ソフトウェア開発の必須アイテム、BTSを使ってみよう

第5回Tracの導入

今回は、エンジニアに人気の高いTracを取り上げます。

図1 The Trac Project
図1 The Trac Project

Tracとは

Trac(トラック)は、スウェーデンのEdgewall Softwareが開発しているオープンソースのプロジェクト管理ツールで、Pythonで作成されています。日本ではインタアクト⁠株⁠がTracを日本語化したtrac-jaを配布しています。

The Trac Projectの公式サイト
URL:http://trac.edgewall.org/
インタアクト株式会社─公開資料
URL:http://www.i-act.co.jp/project/products/products.html
Trac Hacks─多数のプラグイン、マクロが登録されています。
URL:http://trac-hacks.org/wiki/
図2 Trac Hacks
図2 Trac Hacks

Tracの特徴

Tracは厳密にはBTSではなくプロジェクト管理ツールです。バグだけでなく開発タスクなどもチケット化して進行を管理できます。

プロジェクトポータルとして機能
wikiとバージョン管理システムとBTSが統合された構成をしており、プロジェクトポータルとして使用することを想定されています。

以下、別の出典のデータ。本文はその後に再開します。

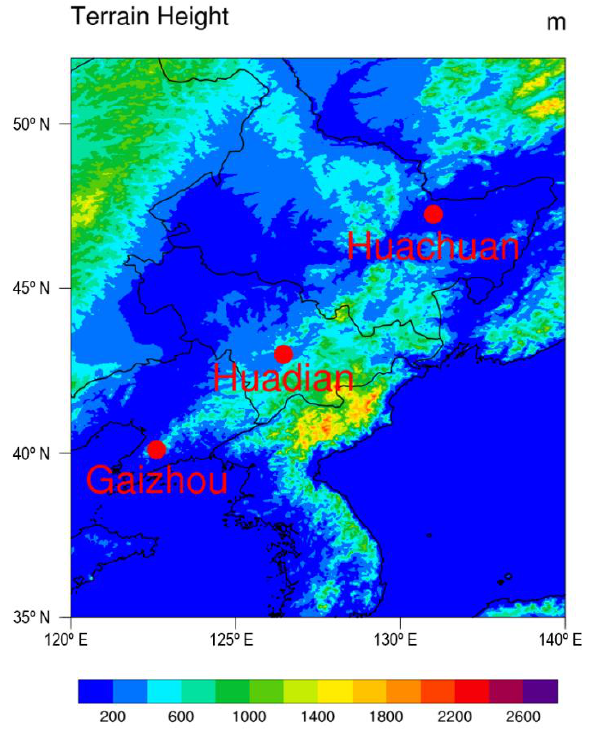
Figure 11. Topographic height map of Northeast China.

規模の小さい開発であれば、Trac上ですべての情報管理が済んでしまいます。
スマートなプロジェクト管理が可能
wikiとバージョン管理システムが統合されているので、相互に横断したリンクを貼るなどスマートなプロジェクト管理が可能です。プロジェクト管理ツールを使ったことがない方は、ぜひ一度触れてみてください。
BTSとしてはシンプル
バグトラッカーとしての機能は、他のBTSに比べるとシンプルで、すぐに覚えることができます。ITS(issue tracking system)に近い使い方を想定されているようです。軽めの開発であればこのくらいでちょうどいいのかもしれません。
もっと機能を強化したい場合はプラグインで行うことができます。
日本のコミュニティ活動が盛ん
Web上の日本語の情報量ではMantisに届かないようですが、探すと参考になる情報が見つかります。最近は解説本が出版されたり、Shibuya.Tracという勉強会も開催されるなど、コミュニティ周辺も盛り上がりを見せています。
Shibuya.tracプロジェクト Wiki
URL:http://sourceforge.jp/projects/shibuya-trac/wiki/FrontPage

Tracの弱点

Tracは直感的に扱い易いとても優れた管理ツールですが、問題になりそうな点もあります。

インストールしにくい
本体だけなら難しいことはありませんが、Subversionなどとの連携などがあるぶん手間が増える上、まとまった読みやすいインストールガイドがなかなか見つかりません。Windows環境であれば、後述するTrac Lightningを使用すると簡単にインストールできます。
複数のプロジェクトは扱いにくい
プロジェクトが複数ある場合については、あまり想定されていないように感じます。メンバーがさまざまな案件を掛け持ちしているような現場だと設定に手間取るかもしれません。
デフォルトではQAステータスがない
テスト待ちのステータスがありませんので、必要な場合はプラグインを導入します。バージョン0.11からはTrac本体でワークフローの調整ができるように統合されています。

連携するツールなど

Tracにはさまざまなプラグインがあります。色々カスタマイズして使いましょう。

TracGantt
ガントチャートを表示するプラグインです。
MailArchive
メールをTrac上に読み込んでくれます。Trac上にMLのアーカイブが作成できます。
WebAdminPlugin
Tracの設定をWEBから行えるようになります。0.11で本体に統合されました。それ以前のバージョンを使う際は入れておいたほうが便利です。

Linuxサーバへのインストール

執筆現在の安定版バージョンは0.10.5および0.11.1です。英語版でよければ、Linuxのディストリビューションによってはパッケージとして提供されていますので、そちらをインストールしていただくこともできます。ここではFedora 9へTrac-0.11.1.ja1をインストールする場合について解説したいと思います。

Trac-0.11の動作環境は以下の通りです。

  • Python2.3以降
  • Genshi0.5以降
  • Subversion1.0 以降(1.1.x推奨)

データベースは標準でsqliteを使用します。PostgreSQLやMySQLも使えるようですが、そのままで問題ないでしょう。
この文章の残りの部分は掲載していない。